Before the start of Kate & Sam Are Not Breaking Up, director Kyle Barnette gave the audience a final notice that the show would include “live gunfire, blood, and lovely foul language.” We were forewarned, but all three of these things still managed to shock.

In the play, movie stars and former lovers Kate (Giulia Marie Dalbec) and Sam (Michael David Wilson) have just announced their breakup, to the horror of fans who watched their on-screen relationship in the paranormal romance series Ghost Forest. Kate and Sam find themselves duct-taped in the sad apartment of superfan Bill (Andre Hinds), waking from a drug-induced stupor to learn that their kidnapper wants them to get back together as a couple.

It’s a script that goes for shock and mostly succeeds. In last night’s East Coast premiere, the biggest shock of all was Eden Teichman, a 15-year-old Charleston School of the Arts student who played the role of Ghost Forest fansite moderator Becky. Teichman rattled off dialogue at machine-gun pace, stalking the room and crossing all of the characters’ personal boundaries with frightening physicality. She’s not the first actor to pull out a gun, but she’s the first one who looks like she means it.

“It’s like, if you two can’t make it work, like, does love even exist?” Teichman asks at one point. Good God, we hope so. Teichman’s portrayal of Becky straddles the blurry line between average teenage hellion and full-blown sociopath. Bravo. (Teichman also stars in Threshold Repertory Theatre’s Piccolo Spoleto production 1963, opening tonight.)

The single set, Bill’s apartment, is appropriately messy and littered with Ghost Forest paraphernalia, including posters that spoof a certain other paranormal romance series. As Bill, Hinds plays a lovable schlub, earning big laughs early on with his shambling stage presence and wide-eyed innocence.

If Teichman and Hinds are the comedic actors, Dalbec and Wilson play the straight characters as Kate and Sam. Dalbec’s terror is convincing, as are her withering glares when Wilson suggests that they play along to win their captors’ favor. The pair have real friction onstage as a recently broken-up couple, and Wilson imbues his character with a charm that would make real-life fans swoon. In cutaway scenes where they re-enact snippets of Ghost Forest, the pair also do an admirable job of mocking the bad acting of the Twilight series — particularly Dalbec, who spits the mushy lines out with alternating contempt and indifference.

But while Dalbec plays a pitch-perfect ice queen, the role calls for a few moments of emotional transparency, and we would have liked to see her soften up a bit more when she entered confessional mode.
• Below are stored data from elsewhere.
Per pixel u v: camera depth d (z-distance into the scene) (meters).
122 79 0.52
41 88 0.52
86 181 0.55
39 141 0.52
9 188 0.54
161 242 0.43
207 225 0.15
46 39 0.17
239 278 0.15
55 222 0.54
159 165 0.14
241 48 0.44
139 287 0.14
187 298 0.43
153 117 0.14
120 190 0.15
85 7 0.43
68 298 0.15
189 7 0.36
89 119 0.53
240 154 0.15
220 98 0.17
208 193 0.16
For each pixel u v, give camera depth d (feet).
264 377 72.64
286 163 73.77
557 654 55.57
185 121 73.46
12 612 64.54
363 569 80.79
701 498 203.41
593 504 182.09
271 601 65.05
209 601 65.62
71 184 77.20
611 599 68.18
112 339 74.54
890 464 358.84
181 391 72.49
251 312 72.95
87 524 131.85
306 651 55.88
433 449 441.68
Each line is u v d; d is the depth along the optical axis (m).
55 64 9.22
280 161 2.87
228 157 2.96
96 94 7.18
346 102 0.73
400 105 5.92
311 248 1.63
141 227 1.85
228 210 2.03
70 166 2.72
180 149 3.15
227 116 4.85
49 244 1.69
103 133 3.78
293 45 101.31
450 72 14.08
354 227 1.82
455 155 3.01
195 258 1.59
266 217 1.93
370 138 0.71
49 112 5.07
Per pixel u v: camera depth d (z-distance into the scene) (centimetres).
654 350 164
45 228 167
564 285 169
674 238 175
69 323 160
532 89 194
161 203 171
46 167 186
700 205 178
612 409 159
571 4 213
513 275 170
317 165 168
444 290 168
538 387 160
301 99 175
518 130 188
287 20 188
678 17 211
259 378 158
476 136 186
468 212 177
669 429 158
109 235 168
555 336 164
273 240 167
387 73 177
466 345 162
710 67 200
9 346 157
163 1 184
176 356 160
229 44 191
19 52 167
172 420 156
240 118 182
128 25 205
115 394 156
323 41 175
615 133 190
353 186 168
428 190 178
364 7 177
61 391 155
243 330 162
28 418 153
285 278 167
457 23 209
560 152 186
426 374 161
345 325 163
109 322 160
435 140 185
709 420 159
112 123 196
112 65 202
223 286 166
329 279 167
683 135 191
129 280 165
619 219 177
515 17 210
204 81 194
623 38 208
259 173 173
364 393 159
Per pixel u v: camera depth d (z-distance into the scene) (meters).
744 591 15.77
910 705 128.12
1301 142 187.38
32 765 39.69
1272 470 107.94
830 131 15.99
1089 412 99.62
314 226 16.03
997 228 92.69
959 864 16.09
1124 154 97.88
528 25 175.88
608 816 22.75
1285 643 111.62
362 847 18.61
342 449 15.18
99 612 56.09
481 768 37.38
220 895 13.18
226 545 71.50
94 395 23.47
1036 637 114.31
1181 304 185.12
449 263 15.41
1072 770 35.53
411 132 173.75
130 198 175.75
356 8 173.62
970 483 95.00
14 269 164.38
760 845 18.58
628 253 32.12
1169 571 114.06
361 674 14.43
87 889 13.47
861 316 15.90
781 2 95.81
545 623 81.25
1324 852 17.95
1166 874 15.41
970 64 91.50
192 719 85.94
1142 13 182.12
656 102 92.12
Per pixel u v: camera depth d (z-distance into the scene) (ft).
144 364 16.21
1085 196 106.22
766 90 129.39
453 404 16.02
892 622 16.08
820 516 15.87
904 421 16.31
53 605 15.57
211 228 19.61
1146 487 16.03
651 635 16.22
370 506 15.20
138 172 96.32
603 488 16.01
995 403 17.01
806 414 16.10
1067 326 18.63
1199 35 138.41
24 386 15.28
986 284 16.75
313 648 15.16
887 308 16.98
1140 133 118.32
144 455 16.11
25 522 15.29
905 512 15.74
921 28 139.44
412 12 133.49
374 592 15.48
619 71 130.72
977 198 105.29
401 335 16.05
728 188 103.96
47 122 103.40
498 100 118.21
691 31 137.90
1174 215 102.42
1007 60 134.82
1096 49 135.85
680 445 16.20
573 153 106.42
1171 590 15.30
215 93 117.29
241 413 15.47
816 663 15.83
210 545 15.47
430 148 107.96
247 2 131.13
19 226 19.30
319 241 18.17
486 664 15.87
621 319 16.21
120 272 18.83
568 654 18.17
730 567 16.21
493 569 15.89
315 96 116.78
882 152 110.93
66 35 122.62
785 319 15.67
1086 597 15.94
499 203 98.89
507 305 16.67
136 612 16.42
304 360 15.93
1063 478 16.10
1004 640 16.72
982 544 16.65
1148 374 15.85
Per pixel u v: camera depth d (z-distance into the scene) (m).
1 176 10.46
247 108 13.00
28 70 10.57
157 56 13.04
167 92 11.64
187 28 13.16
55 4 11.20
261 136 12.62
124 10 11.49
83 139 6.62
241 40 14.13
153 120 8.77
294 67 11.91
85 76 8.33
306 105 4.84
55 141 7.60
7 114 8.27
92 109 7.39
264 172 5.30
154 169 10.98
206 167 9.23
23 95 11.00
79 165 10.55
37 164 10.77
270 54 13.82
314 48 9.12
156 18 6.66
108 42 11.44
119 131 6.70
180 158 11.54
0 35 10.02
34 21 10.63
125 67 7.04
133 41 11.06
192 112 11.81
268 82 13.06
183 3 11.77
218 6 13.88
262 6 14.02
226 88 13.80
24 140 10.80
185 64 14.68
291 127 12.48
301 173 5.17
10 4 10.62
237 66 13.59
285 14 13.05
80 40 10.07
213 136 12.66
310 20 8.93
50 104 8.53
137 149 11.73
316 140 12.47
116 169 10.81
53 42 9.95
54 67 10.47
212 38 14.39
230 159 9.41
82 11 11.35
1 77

Kate & Sam is the third play that What If? Productions has adapted from Chicago’s New Colony, after Five Lesbians Eating a Quiche and last year’s relentlessly bleak Hearts Full of Blood. It’s a comedy, and writer Joel Kim Booster doesn’t seem to want us to forget it. The laughs keep coming throughout, but with a premise that screams dark comedy, the play could use a few more joke-less moments to let the humor blacken.